[Structured page parsing data]
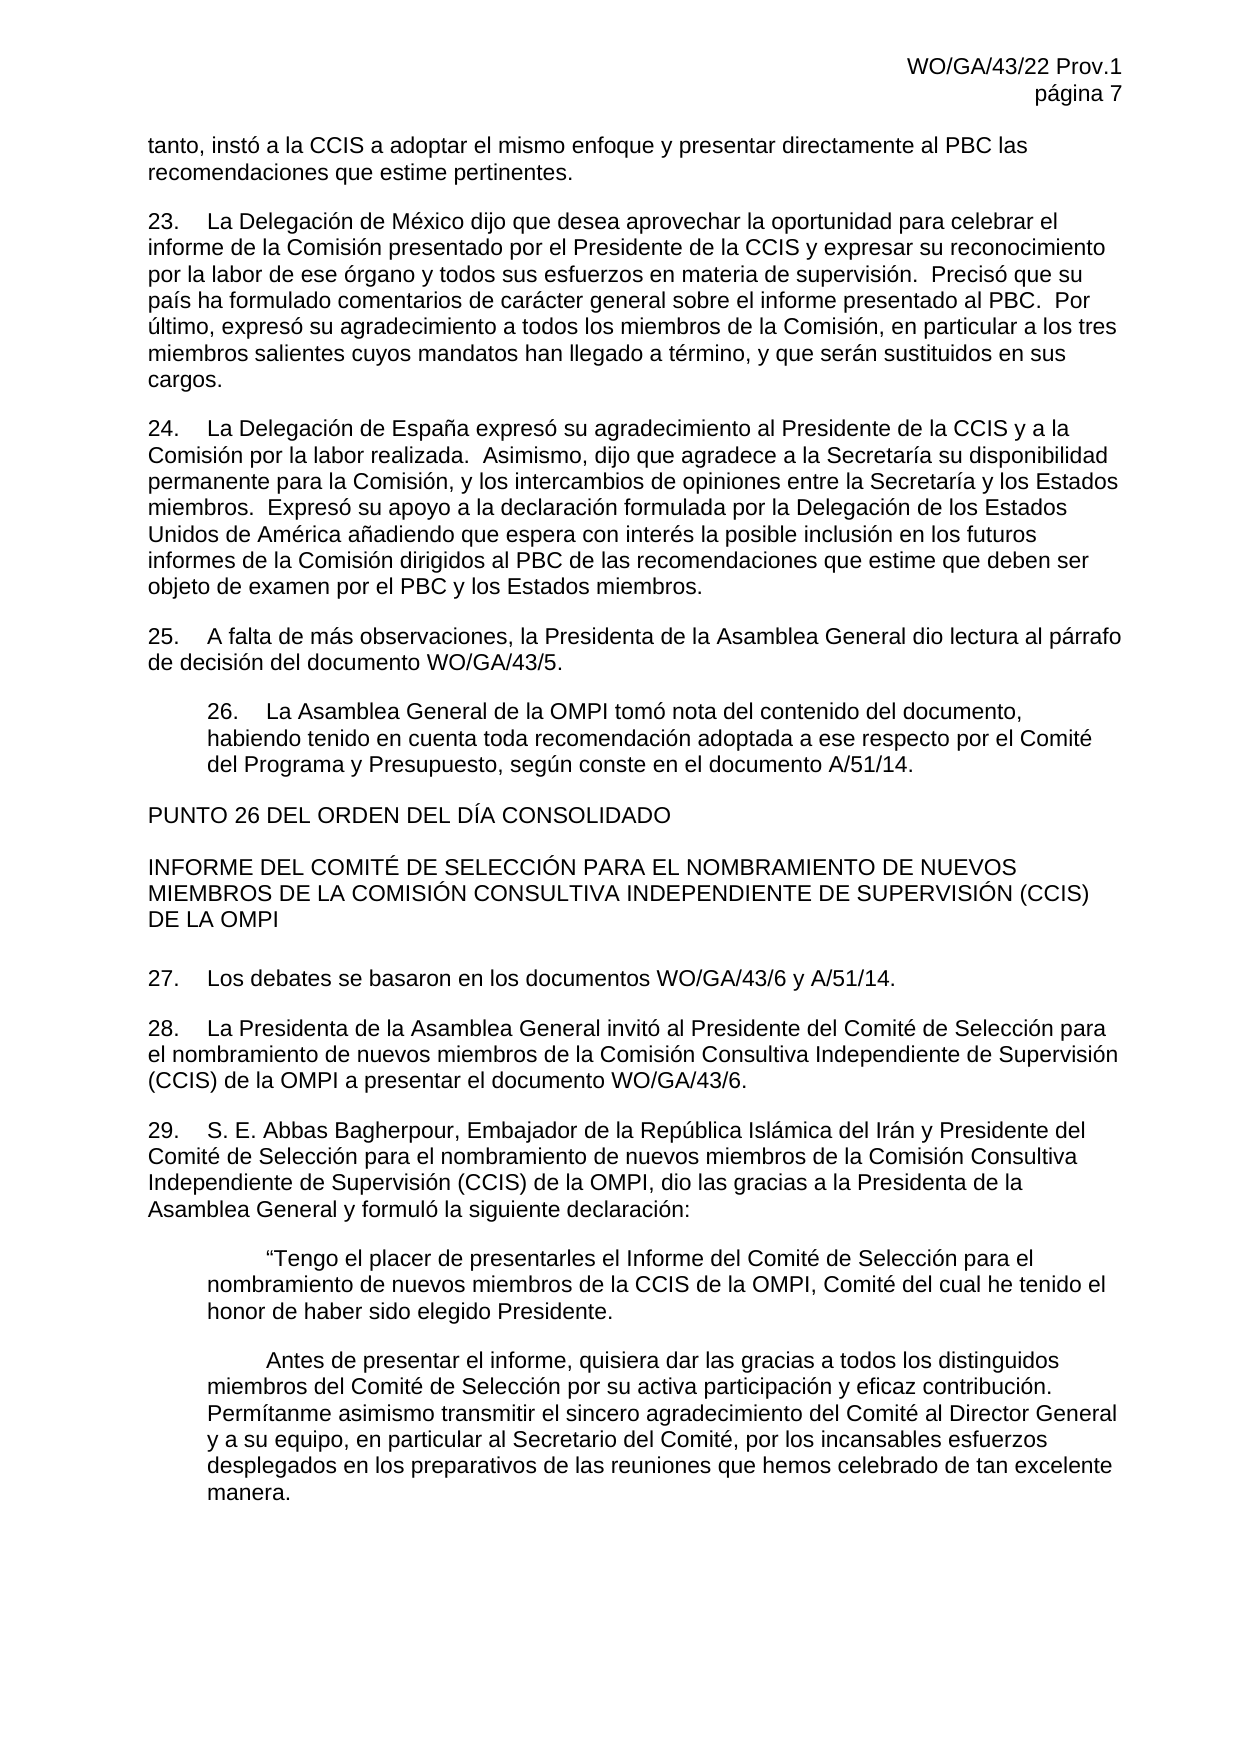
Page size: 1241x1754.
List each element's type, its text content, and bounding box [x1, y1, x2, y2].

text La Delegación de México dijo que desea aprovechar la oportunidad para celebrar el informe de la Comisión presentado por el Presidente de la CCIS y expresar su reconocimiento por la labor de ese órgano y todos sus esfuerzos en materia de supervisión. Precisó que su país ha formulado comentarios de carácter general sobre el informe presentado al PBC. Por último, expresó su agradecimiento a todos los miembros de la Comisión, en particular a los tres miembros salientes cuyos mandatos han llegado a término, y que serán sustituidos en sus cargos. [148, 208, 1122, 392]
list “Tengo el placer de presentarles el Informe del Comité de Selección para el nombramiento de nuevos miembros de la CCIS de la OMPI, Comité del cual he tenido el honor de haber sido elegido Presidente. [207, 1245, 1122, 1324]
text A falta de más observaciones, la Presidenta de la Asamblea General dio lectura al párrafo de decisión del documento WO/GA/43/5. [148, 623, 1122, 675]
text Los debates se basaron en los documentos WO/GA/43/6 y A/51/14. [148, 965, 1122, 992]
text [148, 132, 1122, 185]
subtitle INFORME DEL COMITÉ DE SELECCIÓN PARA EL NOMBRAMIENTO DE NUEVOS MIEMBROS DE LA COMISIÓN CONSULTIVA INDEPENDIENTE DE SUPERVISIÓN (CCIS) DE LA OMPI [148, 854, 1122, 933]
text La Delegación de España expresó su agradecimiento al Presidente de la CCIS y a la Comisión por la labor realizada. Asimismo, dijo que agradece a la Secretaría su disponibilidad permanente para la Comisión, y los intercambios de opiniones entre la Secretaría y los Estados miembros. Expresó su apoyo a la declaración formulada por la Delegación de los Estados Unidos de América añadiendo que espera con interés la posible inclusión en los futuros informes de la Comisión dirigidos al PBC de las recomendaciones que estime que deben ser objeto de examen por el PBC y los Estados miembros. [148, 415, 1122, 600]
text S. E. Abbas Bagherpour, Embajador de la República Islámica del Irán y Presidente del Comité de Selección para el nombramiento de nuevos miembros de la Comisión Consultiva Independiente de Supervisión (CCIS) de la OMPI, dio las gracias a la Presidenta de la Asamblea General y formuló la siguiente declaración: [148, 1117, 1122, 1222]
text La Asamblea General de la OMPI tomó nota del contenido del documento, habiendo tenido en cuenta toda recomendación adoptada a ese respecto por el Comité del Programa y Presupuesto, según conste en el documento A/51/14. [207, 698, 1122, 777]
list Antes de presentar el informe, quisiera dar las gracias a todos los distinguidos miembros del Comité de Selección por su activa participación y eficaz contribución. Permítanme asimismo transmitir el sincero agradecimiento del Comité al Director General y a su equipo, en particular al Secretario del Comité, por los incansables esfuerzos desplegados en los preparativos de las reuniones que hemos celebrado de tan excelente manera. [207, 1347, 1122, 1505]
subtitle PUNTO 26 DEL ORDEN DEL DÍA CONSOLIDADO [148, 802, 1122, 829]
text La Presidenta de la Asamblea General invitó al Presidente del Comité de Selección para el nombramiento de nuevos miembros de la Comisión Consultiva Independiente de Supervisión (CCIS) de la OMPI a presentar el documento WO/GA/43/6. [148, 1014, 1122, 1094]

• _ASSIGNMENT_: Please report only the count of lines in the entries above where the word "todos" appears.

• _REPLY_: 2